In Game of Thrones, season #8 episode #4 Starbuck coffee cup played a cameo role in the post war feast. I was wondering how someone spotted this, when you are immersed in the episode itself. It’s no longer available in streaming services, HBO has removed it silently. On other hand I was thinking whether an AI pre-built models like Vision APIs can detect the coffee cup in the frame? Let’s test it out.
Why I’m doing this? this is only for fun and not to evaluate or to compare any of these services. I’ll be using Microsoft Cognitive Services Vision API, Google Vision AI API and Clarifai Predict API. I’m not going to train any of these models and will be using only their demo feature. Not able to find demo of Amazon’s Rekognition API, so that’ll be missing in this post. I uploaded the below image from social media in to these demo API sites and captured their predictions.
I’m not expecting image to be analyzed for the presence of brand “Starbucks” but anything like “Coffee” would be really great or at least a “Cup”.
Let’s start with Microsoft Vision API demo, the prediction was pretty decent. It detected the human faces and tagged almost all the objects except the coffee, but it detected pizza not sure where it came from. You can also note, one of the object detected is “Glasses”.

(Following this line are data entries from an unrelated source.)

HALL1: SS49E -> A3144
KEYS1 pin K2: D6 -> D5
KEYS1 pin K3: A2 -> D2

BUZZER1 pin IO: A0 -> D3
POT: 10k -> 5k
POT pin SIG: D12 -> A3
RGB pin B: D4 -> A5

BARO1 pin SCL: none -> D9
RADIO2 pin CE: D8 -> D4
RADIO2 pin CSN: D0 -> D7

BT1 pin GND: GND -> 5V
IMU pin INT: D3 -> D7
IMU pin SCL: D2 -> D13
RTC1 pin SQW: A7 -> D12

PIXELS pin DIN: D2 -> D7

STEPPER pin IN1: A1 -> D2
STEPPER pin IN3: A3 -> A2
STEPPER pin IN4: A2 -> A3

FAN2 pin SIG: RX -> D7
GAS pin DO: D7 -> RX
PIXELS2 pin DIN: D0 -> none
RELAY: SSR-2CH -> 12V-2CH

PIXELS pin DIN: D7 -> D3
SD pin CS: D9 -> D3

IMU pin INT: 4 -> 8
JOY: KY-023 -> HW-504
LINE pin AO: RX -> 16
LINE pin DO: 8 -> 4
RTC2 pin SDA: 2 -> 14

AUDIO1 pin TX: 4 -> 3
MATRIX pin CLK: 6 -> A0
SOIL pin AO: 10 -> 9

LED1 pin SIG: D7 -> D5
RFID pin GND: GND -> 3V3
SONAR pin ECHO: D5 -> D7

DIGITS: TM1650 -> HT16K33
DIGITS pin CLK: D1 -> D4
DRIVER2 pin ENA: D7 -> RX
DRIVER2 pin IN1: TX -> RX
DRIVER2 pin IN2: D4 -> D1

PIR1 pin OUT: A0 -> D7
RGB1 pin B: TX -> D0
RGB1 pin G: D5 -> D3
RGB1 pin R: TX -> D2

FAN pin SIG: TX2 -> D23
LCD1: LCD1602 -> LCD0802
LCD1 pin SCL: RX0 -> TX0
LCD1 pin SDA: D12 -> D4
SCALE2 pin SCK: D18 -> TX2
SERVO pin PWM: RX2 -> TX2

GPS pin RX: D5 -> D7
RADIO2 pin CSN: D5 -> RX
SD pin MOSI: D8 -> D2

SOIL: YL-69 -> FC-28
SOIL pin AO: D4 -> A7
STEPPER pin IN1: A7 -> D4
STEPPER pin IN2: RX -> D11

Next, It’s Clarifai’s predict API demo time. Again impressed with the prediction, most of the objects matched with previous one. It also predicted a relationship as “son” which is interesting but not exactly right in this context.
Finally, it’s Google Vision API demo time. Nothing much on the objects, but it detected the humans in the picture. Real awesomeness comes with its web entities match, which was able to match most of the keywords right. It’s a real added advantage to have this feature and to combine the results with web entity match.
If I have to pick any of these services, I’ll prefer Microsoft service over others for level of details provided with objects in this context. But I said earlier, I was fiddling around with the demo service APIs as is without any prior training on these models. Based on trainings these services may outrun each other.